Exercise data section start
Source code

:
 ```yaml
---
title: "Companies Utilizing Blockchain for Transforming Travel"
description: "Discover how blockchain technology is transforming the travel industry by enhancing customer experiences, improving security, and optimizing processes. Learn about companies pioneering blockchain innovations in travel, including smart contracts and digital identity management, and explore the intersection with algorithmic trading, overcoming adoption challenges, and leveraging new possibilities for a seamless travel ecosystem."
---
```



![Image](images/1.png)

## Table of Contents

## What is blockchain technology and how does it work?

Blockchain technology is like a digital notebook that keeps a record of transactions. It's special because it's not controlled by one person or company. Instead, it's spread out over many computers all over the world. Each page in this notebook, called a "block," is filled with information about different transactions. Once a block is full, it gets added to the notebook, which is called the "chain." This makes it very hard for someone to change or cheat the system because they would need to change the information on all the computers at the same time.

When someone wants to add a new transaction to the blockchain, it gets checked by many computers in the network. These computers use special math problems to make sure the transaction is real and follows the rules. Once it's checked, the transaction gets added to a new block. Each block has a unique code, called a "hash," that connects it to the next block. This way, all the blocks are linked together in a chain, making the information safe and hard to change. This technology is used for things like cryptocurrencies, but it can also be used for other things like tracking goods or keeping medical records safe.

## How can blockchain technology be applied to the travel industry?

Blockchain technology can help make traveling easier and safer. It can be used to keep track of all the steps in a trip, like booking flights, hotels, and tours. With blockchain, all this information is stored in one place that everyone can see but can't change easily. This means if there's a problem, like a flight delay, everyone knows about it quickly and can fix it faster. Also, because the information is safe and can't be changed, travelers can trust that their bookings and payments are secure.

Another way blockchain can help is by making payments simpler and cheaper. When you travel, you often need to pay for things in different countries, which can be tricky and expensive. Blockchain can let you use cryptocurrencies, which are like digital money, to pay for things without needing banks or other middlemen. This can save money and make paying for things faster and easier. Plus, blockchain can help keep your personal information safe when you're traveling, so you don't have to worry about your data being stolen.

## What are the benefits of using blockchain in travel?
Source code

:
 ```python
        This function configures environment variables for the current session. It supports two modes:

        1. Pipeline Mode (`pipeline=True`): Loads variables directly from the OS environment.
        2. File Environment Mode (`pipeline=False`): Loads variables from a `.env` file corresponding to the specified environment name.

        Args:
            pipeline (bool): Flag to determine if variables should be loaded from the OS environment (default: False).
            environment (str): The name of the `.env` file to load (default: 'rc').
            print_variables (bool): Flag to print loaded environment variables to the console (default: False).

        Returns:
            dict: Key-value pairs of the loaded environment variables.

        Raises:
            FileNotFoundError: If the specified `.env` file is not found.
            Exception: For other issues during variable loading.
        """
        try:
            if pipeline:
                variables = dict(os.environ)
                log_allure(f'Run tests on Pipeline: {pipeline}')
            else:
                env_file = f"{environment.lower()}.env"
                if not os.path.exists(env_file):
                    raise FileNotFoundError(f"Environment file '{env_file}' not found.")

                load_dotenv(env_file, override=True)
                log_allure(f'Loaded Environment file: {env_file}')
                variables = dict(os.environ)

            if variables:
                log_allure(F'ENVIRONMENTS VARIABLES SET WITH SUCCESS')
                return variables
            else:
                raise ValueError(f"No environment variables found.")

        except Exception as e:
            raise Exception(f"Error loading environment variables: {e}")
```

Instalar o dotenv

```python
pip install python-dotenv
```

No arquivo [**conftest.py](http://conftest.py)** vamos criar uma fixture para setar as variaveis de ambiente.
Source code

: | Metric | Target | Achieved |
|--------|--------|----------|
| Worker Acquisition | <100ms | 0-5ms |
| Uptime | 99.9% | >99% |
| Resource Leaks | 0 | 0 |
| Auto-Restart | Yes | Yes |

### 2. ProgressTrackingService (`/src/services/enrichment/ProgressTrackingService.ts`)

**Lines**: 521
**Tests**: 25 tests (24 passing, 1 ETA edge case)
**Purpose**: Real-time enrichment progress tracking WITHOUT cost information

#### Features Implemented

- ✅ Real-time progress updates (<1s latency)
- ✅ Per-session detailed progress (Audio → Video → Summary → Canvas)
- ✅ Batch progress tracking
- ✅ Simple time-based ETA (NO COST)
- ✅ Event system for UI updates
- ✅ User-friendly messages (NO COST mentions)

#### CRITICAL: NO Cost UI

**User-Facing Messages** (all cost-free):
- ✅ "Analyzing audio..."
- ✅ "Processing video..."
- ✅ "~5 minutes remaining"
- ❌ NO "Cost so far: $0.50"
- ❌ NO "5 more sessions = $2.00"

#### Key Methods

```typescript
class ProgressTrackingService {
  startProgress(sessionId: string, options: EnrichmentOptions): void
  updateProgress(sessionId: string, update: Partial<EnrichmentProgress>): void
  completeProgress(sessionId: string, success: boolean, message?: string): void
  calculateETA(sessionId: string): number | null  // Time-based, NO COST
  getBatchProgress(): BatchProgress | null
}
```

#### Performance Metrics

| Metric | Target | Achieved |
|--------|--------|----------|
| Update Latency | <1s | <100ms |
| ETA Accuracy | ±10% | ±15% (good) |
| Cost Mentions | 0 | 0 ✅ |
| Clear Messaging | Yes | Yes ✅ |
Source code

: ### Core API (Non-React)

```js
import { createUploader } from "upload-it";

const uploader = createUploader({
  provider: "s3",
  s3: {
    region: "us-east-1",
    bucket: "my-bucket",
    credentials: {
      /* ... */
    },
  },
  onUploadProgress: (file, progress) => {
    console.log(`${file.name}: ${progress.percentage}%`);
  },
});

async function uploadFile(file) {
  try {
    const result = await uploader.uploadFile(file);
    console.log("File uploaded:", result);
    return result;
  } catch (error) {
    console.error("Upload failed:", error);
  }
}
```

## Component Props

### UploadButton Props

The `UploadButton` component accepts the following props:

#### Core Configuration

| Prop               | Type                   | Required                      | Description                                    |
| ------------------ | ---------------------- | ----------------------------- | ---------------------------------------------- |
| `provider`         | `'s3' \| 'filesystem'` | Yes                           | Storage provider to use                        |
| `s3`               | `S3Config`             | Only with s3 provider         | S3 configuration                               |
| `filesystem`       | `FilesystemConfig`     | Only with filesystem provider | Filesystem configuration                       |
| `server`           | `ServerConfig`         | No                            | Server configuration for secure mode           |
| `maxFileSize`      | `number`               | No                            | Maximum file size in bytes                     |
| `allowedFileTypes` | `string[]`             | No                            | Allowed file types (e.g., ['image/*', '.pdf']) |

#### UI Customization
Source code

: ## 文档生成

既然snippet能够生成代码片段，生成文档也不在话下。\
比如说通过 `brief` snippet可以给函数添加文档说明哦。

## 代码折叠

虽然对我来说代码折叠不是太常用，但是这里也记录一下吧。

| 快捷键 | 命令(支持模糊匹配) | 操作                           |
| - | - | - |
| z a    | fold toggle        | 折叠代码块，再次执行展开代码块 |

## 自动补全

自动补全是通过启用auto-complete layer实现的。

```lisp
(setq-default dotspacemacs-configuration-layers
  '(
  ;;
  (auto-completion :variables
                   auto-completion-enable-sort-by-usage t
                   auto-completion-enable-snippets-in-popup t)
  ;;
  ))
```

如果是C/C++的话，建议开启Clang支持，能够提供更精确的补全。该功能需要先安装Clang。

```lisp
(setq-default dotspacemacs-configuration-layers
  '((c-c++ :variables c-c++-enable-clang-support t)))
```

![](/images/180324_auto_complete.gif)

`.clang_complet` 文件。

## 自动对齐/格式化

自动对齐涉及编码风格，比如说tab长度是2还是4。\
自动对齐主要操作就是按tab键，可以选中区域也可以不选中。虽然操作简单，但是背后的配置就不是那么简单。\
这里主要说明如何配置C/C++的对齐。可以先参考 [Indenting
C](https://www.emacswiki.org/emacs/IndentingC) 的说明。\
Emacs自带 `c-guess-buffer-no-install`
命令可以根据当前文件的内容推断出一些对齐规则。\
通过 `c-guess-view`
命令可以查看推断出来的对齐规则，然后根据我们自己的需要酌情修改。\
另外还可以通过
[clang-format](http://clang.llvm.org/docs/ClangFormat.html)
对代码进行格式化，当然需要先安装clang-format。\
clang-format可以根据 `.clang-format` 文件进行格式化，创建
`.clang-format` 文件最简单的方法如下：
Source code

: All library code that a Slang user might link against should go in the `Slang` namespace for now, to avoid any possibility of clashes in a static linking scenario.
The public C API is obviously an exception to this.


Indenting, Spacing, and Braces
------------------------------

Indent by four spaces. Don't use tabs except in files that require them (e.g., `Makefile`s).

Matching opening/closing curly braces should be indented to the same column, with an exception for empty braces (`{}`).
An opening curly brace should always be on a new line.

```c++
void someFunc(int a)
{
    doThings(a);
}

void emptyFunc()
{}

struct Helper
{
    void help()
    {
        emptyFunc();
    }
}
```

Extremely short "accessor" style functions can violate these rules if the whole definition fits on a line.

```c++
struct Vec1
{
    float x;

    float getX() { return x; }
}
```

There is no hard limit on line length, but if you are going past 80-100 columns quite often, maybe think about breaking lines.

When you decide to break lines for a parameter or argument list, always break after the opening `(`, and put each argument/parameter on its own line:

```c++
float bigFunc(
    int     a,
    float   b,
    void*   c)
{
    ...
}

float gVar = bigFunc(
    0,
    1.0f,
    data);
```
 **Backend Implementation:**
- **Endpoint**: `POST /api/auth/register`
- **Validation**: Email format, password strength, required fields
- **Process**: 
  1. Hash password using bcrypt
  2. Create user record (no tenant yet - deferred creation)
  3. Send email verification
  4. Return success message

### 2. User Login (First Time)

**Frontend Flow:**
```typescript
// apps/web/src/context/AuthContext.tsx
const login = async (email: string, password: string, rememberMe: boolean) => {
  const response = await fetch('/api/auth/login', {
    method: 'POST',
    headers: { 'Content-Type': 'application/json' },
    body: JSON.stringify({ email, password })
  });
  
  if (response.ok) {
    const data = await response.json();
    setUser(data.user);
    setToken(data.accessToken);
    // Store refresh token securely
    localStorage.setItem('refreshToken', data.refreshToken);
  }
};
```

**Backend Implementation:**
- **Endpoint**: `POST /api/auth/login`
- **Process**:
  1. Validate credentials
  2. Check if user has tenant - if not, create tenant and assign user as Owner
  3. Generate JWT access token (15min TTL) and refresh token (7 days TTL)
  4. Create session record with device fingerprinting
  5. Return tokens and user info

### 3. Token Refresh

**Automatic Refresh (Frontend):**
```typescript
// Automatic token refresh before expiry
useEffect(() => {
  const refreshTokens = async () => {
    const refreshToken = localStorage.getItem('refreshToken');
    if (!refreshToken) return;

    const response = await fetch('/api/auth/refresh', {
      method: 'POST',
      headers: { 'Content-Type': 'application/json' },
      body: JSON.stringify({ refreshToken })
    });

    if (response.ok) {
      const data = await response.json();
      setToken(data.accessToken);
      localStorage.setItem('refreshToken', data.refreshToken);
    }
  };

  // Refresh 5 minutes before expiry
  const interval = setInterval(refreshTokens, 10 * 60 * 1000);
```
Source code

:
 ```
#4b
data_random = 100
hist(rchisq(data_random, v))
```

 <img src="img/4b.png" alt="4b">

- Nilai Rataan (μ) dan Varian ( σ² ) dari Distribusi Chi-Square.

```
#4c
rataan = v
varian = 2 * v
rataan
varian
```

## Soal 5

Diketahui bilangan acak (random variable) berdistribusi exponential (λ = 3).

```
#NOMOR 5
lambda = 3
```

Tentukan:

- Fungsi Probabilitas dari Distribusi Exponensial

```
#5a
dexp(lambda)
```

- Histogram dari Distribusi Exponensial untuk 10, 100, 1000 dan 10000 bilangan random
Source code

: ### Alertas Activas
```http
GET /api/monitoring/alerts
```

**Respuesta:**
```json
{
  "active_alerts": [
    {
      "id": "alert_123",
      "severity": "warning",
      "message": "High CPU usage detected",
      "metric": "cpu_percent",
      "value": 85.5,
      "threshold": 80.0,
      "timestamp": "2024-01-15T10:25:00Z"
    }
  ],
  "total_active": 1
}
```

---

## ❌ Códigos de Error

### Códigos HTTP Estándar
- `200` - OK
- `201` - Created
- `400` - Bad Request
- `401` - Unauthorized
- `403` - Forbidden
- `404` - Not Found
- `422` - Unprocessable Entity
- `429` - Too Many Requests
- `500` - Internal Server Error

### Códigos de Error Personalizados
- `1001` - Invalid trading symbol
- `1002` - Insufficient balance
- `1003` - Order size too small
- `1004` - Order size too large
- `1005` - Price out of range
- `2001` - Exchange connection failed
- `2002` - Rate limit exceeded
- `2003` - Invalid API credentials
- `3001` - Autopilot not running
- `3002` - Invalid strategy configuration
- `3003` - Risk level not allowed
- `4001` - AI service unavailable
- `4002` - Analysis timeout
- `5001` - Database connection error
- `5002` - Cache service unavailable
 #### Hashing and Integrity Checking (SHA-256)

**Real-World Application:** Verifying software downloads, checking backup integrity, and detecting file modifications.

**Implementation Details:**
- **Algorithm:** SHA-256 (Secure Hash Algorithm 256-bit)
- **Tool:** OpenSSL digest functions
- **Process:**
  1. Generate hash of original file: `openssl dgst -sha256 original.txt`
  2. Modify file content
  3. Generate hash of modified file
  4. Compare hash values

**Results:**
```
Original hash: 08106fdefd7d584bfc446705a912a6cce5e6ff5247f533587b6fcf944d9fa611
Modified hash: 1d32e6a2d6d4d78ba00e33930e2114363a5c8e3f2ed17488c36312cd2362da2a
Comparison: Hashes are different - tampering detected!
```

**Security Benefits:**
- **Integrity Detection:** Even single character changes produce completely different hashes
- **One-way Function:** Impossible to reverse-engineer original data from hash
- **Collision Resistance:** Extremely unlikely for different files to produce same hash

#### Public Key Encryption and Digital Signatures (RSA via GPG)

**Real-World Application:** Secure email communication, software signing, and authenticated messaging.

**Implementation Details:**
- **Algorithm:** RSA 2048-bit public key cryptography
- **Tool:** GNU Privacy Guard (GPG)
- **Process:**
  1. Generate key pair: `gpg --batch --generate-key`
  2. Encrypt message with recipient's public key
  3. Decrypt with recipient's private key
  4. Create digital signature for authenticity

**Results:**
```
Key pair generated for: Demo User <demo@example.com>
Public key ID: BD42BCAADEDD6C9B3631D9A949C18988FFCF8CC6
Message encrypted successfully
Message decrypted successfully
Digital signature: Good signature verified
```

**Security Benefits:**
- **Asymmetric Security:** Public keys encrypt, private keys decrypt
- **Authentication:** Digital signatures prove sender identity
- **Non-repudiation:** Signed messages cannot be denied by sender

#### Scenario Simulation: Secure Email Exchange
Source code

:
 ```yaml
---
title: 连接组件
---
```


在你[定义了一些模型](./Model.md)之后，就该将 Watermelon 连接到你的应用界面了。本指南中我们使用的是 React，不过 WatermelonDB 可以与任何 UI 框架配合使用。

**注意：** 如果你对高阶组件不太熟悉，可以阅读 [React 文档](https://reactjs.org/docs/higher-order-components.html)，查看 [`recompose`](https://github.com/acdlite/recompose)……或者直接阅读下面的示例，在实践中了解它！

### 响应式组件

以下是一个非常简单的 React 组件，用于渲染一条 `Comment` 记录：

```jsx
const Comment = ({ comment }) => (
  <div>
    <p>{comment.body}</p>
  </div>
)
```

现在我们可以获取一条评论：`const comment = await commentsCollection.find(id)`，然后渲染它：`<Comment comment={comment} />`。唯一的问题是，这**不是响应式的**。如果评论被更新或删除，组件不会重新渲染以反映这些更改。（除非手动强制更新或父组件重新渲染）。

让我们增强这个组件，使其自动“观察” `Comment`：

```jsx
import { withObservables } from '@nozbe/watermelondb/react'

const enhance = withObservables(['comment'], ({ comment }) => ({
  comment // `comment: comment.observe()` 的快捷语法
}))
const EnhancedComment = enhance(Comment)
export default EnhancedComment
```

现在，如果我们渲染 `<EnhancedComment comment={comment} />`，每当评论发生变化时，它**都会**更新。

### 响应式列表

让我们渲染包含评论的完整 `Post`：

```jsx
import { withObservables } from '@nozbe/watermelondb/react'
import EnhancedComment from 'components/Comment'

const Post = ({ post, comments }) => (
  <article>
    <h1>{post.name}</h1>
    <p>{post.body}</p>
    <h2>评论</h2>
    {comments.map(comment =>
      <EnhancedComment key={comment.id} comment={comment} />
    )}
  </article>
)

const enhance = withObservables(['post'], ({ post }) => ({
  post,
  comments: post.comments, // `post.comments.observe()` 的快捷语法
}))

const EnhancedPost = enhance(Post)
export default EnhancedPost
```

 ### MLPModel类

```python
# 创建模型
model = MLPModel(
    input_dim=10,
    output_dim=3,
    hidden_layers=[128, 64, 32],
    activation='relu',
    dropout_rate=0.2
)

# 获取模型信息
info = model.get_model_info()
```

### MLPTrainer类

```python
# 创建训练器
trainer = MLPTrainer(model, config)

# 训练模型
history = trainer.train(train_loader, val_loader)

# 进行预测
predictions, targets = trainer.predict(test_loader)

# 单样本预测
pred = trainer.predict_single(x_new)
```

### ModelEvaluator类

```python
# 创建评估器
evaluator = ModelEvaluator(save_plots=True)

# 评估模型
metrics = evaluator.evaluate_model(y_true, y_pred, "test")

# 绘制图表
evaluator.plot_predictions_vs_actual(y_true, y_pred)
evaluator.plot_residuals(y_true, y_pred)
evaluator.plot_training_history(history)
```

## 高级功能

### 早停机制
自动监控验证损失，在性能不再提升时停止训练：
Exercise data section end
## [Brief]
Each line of the records that contains the string "Flag" must be copied.

## [Exercise answer]
            pipeline (bool): Flag to determine if variables should be loaded from the OS environment (default: False).
            print_variables (bool): Flag to print loaded environment variables to the console (default: False).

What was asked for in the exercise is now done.